**What you will do:** Copy out every line of the records below word for word, leaving out the pictures.

━━━━━━━━━━━━━━━━

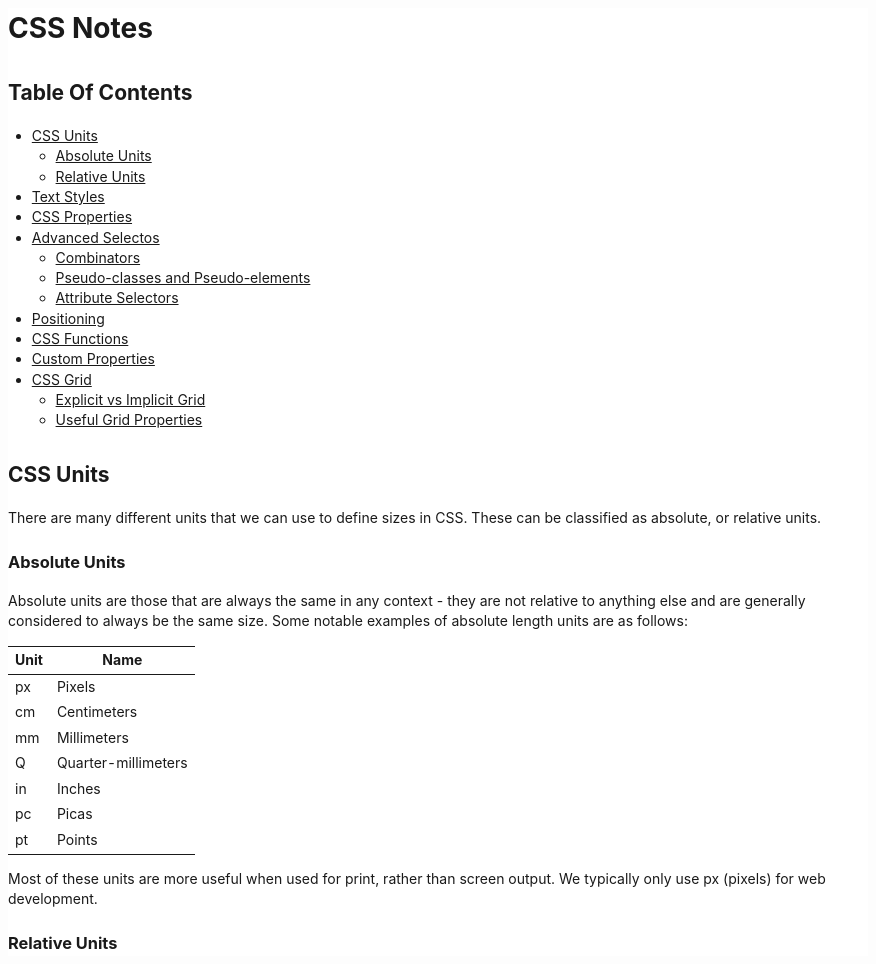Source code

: # CSS Notes

## Table Of Contents

- [CSS Units](#css-units)
  * [Absolute Units](#absolute-units)
  * [Relative Units](#relative-units)
- [Text Styles](#text-styles)
- [CSS Properties](#css-properties)
- [Advanced Selectos](#advanced-selectors)
  * [Combinators](#combinators)
  * [Pseudo-classes and Pseudo-elements](#pseudo-classes-and-pseudo-elements)
  * [Attribute Selectors](#attribute-selectors)
- [Positioning](#positioning)
- [CSS Functions](#css-functions)
- [Custom Properties](#custom-properties)
- [CSS Grid](#css-grid)
  * [Explicit vs Implicit Grid](#explicit-vs-implicit-grid)
  * [Useful Grid Properties](#useful-grid-properties)

## CSS Units

There are many different units that we can use to define sizes in CSS. These can be classified as absolute, or relative units.

### Absolute Units

Absolute units are those that are always the same in any context - they are not relative to anything else and are generally considered to always be the same size. Some notable examples of absolute length units are as follows:

| Unit | Name                |
|------|---------------------|
| px   | Pixels              |
| cm   | Centimeters         |
| mm   | Millimeters         |
| Q    | Quarter-millimeters |
| in   | Inches              |
| pc   | Picas               |
| pt   | Points              |

Most of these units are more useful when used for print, rather than screen output. We typically only use px (pixels) for web development.

### Relative Units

━━━━━━━━━━━━━━━━

**Completed task:**
Source code

: # CSS Notes

## Table Of Contents

- [CSS Units](#css-units)
  * [Absolute Units](#absolute-units)
  * [Relative Units](#relative-units)
- [Text Styles](#text-styles)
- [CSS Properties](#css-properties)
- [Advanced Selectos](#advanced-selectors)
  * [Combinators](#combinators)
  * [Pseudo-classes and Pseudo-elements](#pseudo-classes-and-pseudo-elements)
  * [Attribute Selectors](#attribute-selectors)
- [Positioning](#positioning)
- [CSS Functions](#css-functions)
- [Custom Properties](#custom-properties)
- [CSS Grid](#css-grid)
  * [Explicit vs Implicit Grid](#explicit-vs-implicit-grid)
  * [Useful Grid Properties](#useful-grid-properties)

## CSS Units

There are many different units that we can use to define sizes in CSS. These can be classified as absolute, or relative units.

### Absolute Units

Absolute units are those that are always the same in any context - they are not relative to anything else and are generally considered to always be the same size. Some notable examples of absolute length units are as follows:

| Unit | Name                |
|------|---------------------|
| px   | Pixels              |
| cm   | Centimeters         |
| mm   | Millimeters         |
| Q    | Quarter-millimeters |
| in   | Inches              |
| pc   | Picas               |
| pt   | Points              |

Most of these units are more useful when used for print, rather than screen output. We typically only use px (pixels) for web development.

### Relative Units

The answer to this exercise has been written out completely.